(DATA)

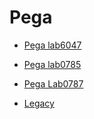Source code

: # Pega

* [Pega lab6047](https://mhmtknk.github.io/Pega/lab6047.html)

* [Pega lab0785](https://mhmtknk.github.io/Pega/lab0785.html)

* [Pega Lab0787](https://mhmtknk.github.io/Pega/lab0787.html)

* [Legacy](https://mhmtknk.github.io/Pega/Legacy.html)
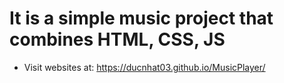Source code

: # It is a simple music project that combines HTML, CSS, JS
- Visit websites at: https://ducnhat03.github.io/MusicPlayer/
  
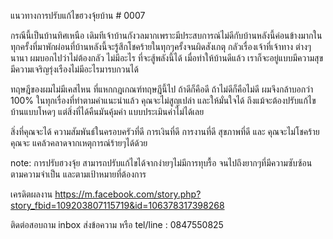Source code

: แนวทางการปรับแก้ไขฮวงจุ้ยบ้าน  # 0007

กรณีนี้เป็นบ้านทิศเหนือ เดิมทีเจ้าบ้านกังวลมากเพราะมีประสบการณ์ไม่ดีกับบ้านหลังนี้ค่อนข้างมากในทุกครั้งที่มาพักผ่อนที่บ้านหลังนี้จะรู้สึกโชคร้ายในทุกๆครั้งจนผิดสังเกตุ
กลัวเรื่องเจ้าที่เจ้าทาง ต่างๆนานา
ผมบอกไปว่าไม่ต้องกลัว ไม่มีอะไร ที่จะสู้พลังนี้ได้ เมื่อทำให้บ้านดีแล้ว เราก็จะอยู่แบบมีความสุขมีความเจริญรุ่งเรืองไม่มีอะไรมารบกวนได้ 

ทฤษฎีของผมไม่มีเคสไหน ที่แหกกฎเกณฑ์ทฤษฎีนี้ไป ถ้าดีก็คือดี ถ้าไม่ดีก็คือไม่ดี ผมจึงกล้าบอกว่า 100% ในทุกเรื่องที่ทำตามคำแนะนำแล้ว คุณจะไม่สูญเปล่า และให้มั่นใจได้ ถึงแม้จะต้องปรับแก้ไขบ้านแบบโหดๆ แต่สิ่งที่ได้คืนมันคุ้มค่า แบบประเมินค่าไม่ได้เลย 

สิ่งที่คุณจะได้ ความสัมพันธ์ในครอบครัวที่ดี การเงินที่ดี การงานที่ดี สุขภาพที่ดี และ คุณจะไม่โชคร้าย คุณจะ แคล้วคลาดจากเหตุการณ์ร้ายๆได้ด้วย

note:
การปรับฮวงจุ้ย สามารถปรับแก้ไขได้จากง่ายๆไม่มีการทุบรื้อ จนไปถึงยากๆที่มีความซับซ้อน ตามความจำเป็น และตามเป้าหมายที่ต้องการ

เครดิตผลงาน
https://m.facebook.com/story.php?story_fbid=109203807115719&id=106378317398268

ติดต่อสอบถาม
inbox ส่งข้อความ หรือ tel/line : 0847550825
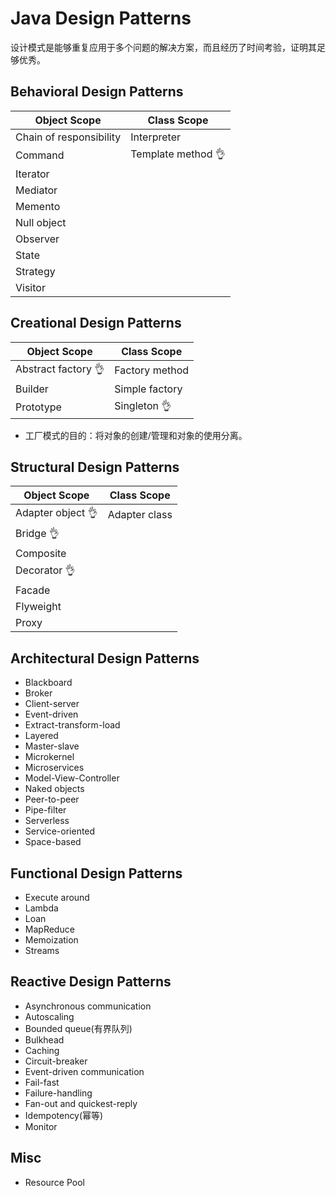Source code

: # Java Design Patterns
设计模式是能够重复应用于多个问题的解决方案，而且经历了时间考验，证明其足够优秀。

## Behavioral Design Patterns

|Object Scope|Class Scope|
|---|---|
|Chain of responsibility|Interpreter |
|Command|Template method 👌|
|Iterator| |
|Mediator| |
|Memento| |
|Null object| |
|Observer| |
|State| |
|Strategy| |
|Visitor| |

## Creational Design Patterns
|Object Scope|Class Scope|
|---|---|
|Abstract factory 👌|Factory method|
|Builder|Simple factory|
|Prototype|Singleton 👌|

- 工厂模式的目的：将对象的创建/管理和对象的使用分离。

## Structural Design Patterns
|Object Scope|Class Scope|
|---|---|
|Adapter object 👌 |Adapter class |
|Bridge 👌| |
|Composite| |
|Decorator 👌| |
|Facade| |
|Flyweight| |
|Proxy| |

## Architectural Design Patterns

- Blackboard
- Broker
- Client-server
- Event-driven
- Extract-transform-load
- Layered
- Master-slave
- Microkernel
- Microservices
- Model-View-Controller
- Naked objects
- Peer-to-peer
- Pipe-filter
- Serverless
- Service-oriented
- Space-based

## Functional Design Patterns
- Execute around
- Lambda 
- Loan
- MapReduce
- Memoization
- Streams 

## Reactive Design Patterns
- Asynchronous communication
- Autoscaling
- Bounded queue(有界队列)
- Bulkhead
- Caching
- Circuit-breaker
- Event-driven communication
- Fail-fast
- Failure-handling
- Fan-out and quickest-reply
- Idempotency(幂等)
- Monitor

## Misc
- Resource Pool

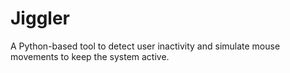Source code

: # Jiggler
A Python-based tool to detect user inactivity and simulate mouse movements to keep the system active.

(End DATA)

▶ **PROBLEM**
Would you output, word for word, only the lines running from the line with "- Pipe-filter" to the end of the listing above, both ends included, with no pictures?

▶ **EXERCISE RESPONSE**
- Pipe-filter
- Serverless
- Service-oriented
- Space-based

## Functional Design Patterns
- Execute around
- Lambda 
- Loan
- MapReduce
- Memoization
- Streams 

## Reactive Design Patterns
- Asynchronous communication
- Autoscaling
- Bounded queue(有界队列)
- Bulkhead
- Caching
- Circuit-breaker
- Event-driven communication
- Fail-fast
- Failure-handling
- Fan-out and quickest-reply
- Idempotency(幂等)
- Monitor

## Misc
- Resource Pool

Source code

: # Jiggler
A Python-based tool to detect user inactivity and simulate mouse movements to keep the system active.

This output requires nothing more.